**TASK**: From the market briefing, reproduce word for word the passage that begins with the words containing "For the investor, the" and ends with "and Energy (+5.8%).".

**TEXT SEGMENT**:

---

Infrastructure: Israel shutters key natural gas reservoirs as a security precaution following the launch of Operation Roaring Lion.
Tech: Smart Shooter completes a ₪900 million IPO on the TASE.
Capital Markets: The TASE opens the trading week with a massive relief rally.
Editor’s Note
There is certain cold stillness that descends upon a market when contingency becomes kinetic. This morning, as we open the first trading week of our War Diary, that stillness is palpable. Operation Roaring Lion has transitioned from a strategic shadow to a reality that now governs every yield curve and supply chain in the Eastern Mediterranean.
For the investor, the fog of war is usually a signal to retreat. But in Israel, war is often the catalyst for institutional innovation. Today we see the state stepping in where private insurance fled, and a defense-tech firm reaching for public liquidity in the middle of a regional strike. We are no longer just tracking data points; we are documenting the resilience of a sovereign economy under the ultimate stress test.
Capital Markets
The Tel Aviv Stock Exchange opened today with sharp gains, a classic ‘uncertainty discount’ reversal following the dramatic escalation of Operation Roaring Lion. The TA-35 rose 4.61%, while the TA-90 surged 5.14%. The rally was led by the Insurance (+8%) and Financials (+6%) sectors, alongside Defense and Energy (+5.8%).
Notable individual movers included Navitas Petroleum (TASE:NVPT.W6), which soared 35.24%, and Delek Group (TASE:DLEKG), up 8.49%. Defense giants followed suit with Bet Shemesh Engines (TASE:BSEN) and Next Vision (TASE:NXSN) rising 10.11%, while Third Eye (TASE:THES) skyrocketed 23.66%. In the currency market, the Shekel showed significant strength, with the Dollar losing 0.33% to trade at ₪3.121.
Our take: This is the Clarity Premium in full effect. It is remarkable to witness a profound market divergence: while U.S. and European markets are plunging as they price in global energy instability and supply chain contagion, the TASE is rallying. According to Or Poria, Chairman of Poria Finance, the dramatic elimination of the Iranian Supreme Leader is being viewed as a strategic pivot point that could collapse the regional risk premium. While the gas shutdown remains a tactical hurdle for energy players, the domestic market is betting on a regime instability scenario in Tehran that would fundamentally de-risk the Israeli long-term thesis. Local investors are essentially decoupling from global panic, focusing on the potential for a new, more stable regional architecture.

---

**RECORDS SHOWN**:
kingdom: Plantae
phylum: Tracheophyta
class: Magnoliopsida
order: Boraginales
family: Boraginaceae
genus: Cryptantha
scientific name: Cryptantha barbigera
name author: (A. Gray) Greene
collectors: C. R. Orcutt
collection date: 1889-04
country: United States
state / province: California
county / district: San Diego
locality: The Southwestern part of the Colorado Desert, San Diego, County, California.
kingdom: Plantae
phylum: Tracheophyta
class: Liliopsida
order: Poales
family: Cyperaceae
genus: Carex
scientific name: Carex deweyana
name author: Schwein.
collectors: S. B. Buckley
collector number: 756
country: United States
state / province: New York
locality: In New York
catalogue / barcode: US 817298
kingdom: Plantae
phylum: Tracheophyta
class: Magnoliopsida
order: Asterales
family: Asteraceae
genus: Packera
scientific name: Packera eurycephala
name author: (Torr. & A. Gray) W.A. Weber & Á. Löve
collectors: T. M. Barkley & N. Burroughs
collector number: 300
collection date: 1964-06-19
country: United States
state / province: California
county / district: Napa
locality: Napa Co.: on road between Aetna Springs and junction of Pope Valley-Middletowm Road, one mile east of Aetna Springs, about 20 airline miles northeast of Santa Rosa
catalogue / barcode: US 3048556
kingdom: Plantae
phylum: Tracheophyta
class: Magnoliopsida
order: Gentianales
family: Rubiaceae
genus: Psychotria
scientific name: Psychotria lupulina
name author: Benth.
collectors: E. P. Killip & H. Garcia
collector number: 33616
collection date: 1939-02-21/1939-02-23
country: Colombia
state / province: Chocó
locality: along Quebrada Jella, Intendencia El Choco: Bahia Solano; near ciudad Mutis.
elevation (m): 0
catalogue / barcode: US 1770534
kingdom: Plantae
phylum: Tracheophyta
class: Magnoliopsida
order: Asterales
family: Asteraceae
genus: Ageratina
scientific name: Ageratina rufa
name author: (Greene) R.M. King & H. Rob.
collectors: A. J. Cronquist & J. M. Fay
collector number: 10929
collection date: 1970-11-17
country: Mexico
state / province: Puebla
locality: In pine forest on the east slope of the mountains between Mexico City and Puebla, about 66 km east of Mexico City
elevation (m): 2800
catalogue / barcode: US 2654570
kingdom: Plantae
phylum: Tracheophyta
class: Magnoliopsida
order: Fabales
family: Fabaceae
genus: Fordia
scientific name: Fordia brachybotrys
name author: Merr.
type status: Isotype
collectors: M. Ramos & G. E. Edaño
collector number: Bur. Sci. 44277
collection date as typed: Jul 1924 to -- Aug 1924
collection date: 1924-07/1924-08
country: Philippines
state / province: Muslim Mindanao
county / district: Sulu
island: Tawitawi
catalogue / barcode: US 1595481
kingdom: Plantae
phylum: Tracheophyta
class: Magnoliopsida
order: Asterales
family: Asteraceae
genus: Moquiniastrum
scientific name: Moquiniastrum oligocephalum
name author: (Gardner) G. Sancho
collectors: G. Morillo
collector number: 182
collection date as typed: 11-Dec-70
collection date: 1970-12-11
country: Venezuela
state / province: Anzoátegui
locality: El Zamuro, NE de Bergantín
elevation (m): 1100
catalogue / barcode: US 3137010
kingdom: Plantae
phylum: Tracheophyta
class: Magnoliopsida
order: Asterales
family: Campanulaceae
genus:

---

**SOLUTION TO THIS PROBLEM**:
For the investor, the fog of war is usually a signal to retreat. But in Israel, war is often the catalyst for institutional innovation. Today we see the state stepping in where private insurance fled, and a defense-tech firm reaching for public liquidity in the middle of a regional strike. We are no longer just tracking data points; we are documenting the resilience of a sovereign economy under the ultimate stress test.
Capital Markets
The Tel Aviv Stock Exchange opened today with sharp gains, a classic ‘uncertainty discount’ reversal following the dramatic escalation of Operation Roaring Lion. The TA-35 rose 4.61%, while the TA-90 surged 5.14%. The rally was led by the Insurance (+8%) and Financials (+6%) sectors, alongside Defense and Energy (+5.8%).